§ PASSAGE FOR REVIEW
——————

Why and how did you become a foodie, a chef, a home-based cook, a chocolatier, whatever it is that defines you in your relationship with food?

For me, the 'aha' moment occurred about three years ago when I found that strange word ‘ganache’ :hmmm: in a recipe in our local newspaper for a Chocolate-Covered Banana Mousse Freeze. What on earth is a 'ganache' I wondered? I looked it up and a long-shut door blew wide open.

Of course, I have always cooked. Fifty years of marriage…you cook. But I’ve also made beds, done laundry, raked the lawn, cleaned toilets…and somehow cooking fit into just about the same category. A chore. Give me any other job to do…let me stay out of the kitchen.

My Mother didn’t like to cook either. What I learned at my Mother’s knees was my French and German vocabulary. Not how to cook. My parents were originally vegetarians and the paediatrician told my Mother…either feed her meat or I won’t take care of her. Little Darienne, that was. And so my Mother fed me meat every night of my life: either a Porterhouse or a T-bone steak, broiled to shoe leather. Until I was old enough to say, ‘Hold. Enough’. How I hated steak. :angry: An only child and not too socially bright, I had no idea that other people didn’t eat that way.

And then as soon as frozen dinners came onto the market…well, that was Nirvana for Mother. And all that cr*ppy ice cream. A freezer full. Every night for dessert. No wonder I never liked ice cream. Who on earth would want to eat either steak or ice cream unless forced to? Ate differently at other people’s houses and at camp…yeah, every summer for the entire summer…but never put 2 and 2 together. Bright..but somewhat blank.

And so my DH, Ed, taught me to cook…the way his Mother cooked a la Canadienne francaise. Sugar Pie. :raz: Gravy on everything. Deep fried stuff. My Mother-in-law made Boston Cream Pie with butter-laden custard, not Crème Patissiere.) …nothing like the food I had grown up eating. But then I hated cooking and so Ed did much of it.

——————

§ PROVIDED DATA
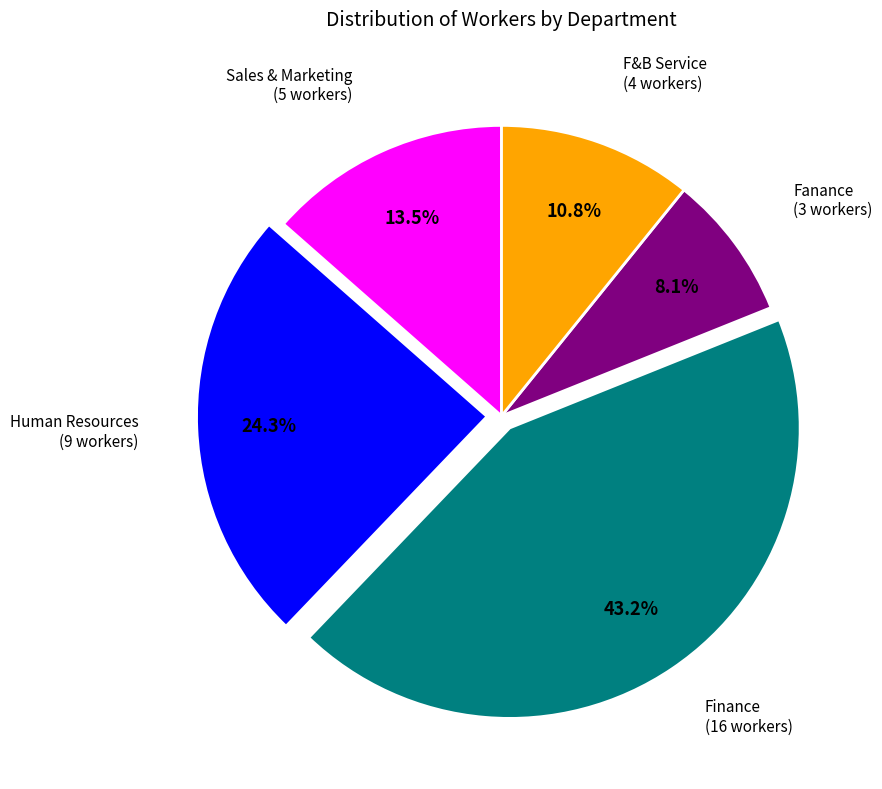

Does any single category account for the majority?

No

——————

§ EXERCISE PROMPT
In the passage about becoming a foodie, which unfamiliar word in a newspaper recipe set off the writer's interest in food?

§ WRITTEN ANSWER
Ganache.